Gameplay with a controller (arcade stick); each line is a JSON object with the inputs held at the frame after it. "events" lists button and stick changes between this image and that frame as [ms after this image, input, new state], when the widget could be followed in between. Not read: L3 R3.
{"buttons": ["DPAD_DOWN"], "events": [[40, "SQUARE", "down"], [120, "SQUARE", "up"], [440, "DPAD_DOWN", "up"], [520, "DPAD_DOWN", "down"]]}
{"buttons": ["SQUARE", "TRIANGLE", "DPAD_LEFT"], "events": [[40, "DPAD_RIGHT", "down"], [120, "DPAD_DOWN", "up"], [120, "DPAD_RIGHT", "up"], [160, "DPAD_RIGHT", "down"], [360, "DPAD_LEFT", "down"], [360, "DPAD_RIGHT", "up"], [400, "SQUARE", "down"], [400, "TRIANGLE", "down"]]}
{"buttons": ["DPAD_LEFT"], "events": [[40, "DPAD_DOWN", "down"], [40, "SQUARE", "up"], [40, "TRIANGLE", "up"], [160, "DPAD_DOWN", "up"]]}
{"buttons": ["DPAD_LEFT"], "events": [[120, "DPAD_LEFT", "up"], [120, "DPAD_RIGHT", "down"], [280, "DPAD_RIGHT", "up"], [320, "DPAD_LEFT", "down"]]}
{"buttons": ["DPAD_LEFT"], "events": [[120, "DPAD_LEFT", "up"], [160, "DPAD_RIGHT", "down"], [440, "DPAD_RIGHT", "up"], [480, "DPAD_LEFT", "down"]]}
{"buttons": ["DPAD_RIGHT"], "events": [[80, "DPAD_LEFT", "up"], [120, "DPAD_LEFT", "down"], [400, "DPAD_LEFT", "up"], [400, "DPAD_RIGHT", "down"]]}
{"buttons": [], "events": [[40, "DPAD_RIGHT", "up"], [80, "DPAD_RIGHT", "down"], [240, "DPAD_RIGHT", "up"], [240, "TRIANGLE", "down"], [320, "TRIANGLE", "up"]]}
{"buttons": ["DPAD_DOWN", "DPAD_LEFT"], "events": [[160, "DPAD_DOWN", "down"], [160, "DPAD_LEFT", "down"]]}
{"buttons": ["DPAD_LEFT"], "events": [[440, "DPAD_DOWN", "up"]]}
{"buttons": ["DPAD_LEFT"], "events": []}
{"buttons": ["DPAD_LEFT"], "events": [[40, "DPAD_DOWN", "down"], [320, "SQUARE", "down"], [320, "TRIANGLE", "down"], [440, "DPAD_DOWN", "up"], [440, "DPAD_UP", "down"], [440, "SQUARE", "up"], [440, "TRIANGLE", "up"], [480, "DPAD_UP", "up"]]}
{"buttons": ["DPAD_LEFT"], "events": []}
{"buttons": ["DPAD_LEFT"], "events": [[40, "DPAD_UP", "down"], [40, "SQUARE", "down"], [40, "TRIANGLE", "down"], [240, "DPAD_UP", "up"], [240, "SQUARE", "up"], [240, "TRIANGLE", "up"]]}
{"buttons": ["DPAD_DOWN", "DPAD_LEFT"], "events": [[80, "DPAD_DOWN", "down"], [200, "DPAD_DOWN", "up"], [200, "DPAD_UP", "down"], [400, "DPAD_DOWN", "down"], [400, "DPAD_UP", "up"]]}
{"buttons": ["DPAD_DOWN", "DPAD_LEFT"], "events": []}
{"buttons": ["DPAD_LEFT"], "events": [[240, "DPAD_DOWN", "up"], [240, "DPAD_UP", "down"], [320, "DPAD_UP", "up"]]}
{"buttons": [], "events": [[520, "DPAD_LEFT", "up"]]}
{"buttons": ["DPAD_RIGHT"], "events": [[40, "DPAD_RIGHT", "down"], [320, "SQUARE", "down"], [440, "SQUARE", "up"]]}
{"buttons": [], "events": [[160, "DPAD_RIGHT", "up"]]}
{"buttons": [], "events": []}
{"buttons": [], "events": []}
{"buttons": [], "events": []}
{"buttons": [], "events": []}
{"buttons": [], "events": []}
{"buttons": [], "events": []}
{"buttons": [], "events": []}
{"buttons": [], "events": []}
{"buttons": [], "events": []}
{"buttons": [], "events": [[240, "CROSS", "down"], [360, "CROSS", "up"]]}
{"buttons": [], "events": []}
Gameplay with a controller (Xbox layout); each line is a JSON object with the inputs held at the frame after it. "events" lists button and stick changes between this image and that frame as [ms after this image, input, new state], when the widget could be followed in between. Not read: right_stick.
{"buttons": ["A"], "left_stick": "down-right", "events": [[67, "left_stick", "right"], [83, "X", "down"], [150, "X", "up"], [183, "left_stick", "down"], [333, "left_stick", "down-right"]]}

* * *

• **EXERCISE PROMPT**
Line by line, retype the whole listing exactly.

• **ANSWER TO THIS PROBLEM**
Gameplay with a controller (arcade stick); each line is a JSON object with the inputs held at the frame after it. "events" lists button and stick changes between this image and that frame as [ms after this image, input, new state], when the widget could be followed in between. Not read: L3 R3.
{"buttons": ["DPAD_DOWN"], "events": [[40, "SQUARE", "down"], [120, "SQUARE", "up"], [440, "DPAD_DOWN", "up"], [520, "DPAD_DOWN", "down"]]}
{"buttons": ["SQUARE", "TRIANGLE", "DPAD_LEFT"], "events": [[40, "DPAD_RIGHT", "down"], [120, "DPAD_DOWN", "up"], [120, "DPAD_RIGHT", "up"], [160, "DPAD_RIGHT", "down"], [360, "DPAD_LEFT", "down"], [360, "DPAD_RIGHT", "up"], [400, "SQUARE", "down"], [400, "TRIANGLE", "down"]]}
{"buttons": ["DPAD_LEFT"], "events": [[40, "DPAD_DOWN", "down"], [40, "SQUARE", "up"], [40, "TRIANGLE", "up"], [160, "DPAD_DOWN", "up"]]}
{"buttons": ["DPAD_LEFT"], "events": [[120, "DPAD_LEFT", "up"], [120, "DPAD_RIGHT", "down"], [280, "DPAD_RIGHT", "up"], [320, "DPAD_LEFT", "down"]]}
{"buttons": ["DPAD_LEFT"], "events": [[120, "DPAD_LEFT", "up"], [160, "DPAD_RIGHT", "down"], [440, "DPAD_RIGHT", "up"], [480, "DPAD_LEFT", "down"]]}
{"buttons": ["DPAD_RIGHT"], "events": [[80, "DPAD_LEFT", "up"], [120, "DPAD_LEFT", "down"], [400, "DPAD_LEFT", "up"], [400, "DPAD_RIGHT", "down"]]}
{"buttons": [], "events": [[40, "DPAD_RIGHT", "up"], [80, "DPAD_RIGHT", "down"], [240, "DPAD_RIGHT", "up"], [240, "TRIANGLE", "down"], [320, "TRIANGLE", "up"]]}
{"buttons": ["DPAD_DOWN", "DPAD_LEFT"], "events": [[160, "DPAD_DOWN", "down"], [160, "DPAD_LEFT", "down"]]}
{"buttons": ["DPAD_LEFT"], "events": [[440, "DPAD_DOWN", "up"]]}
{"buttons": ["DPAD_LEFT"], "events": []}
{"buttons": ["DPAD_LEFT"], "events": [[40, "DPAD_DOWN", "down"], [320, "SQUARE", "down"], [320, "TRIANGLE", "down"], [440, "DPAD_DOWN", "up"], [440, "DPAD_UP", "down"], [440, "SQUARE", "up"], [440, "TRIANGLE", "up"], [480, "DPAD_UP", "up"]]}
{"buttons": ["DPAD_LEFT"], "events": []}
{"buttons": ["DPAD_LEFT"], "events": [[40, "DPAD_UP", "down"], [40, "SQUARE", "down"], [40, "TRIANGLE", "down"], [240, "DPAD_UP", "up"], [240, "SQUARE", "up"], [240, "TRIANGLE", "up"]]}
{"buttons": ["DPAD_DOWN", "DPAD_LEFT"], "events": [[80, "DPAD_DOWN", "down"], [200, "DPAD_DOWN", "up"], [200, "DPAD_UP", "down"], [400, "DPAD_DOWN", "down"], [400, "DPAD_UP", "up"]]}
{"buttons": ["DPAD_DOWN", "DPAD_LEFT"], "events": []}
{"buttons": ["DPAD_LEFT"], "events": [[240, "DPAD_DOWN", "up"], [240, "DPAD_UP", "down"], [320, "DPAD_UP", "up"]]}
{"buttons": [], "events": [[520, "DPAD_LEFT", "up"]]}
{"buttons": ["DPAD_RIGHT"], "events": [[40, "DPAD_RIGHT", "down"], [320, "SQUARE", "down"], [440, "SQUARE", "up"]]}
{"buttons": [], "events": [[160, "DPAD_RIGHT", "up"]]}
{"buttons": [], "events": []}
{"buttons": [], "events": []}
{"buttons": [], "events": []}
{"buttons": [], "events": []}
{"buttons": [], "events": []}
{"buttons": [], "events": []}
{"buttons": [], "events": []}
{"buttons": [], "events": []}
{"buttons": [], "events": []}
{"buttons": [], "events": [[240, "CROSS", "down"], [360, "CROSS", "up"]]}
{"buttons": [], "events": []}
Gameplay with a controller (Xbox layout); each line is a JSON object with the inputs held at the frame after it. "events" lists button and stick changes between this image and that frame as [ms after this image, input, new state], when the widget could be followed in between. Not read: right_stick.
{"buttons": ["A"], "left_stick": "down-right", "events": [[67, "left_stick", "right"], [83, "X", "down"], [150, "X", "up"], [183, "left_stick", "down"], [333, "left_stick", "down-right"]]}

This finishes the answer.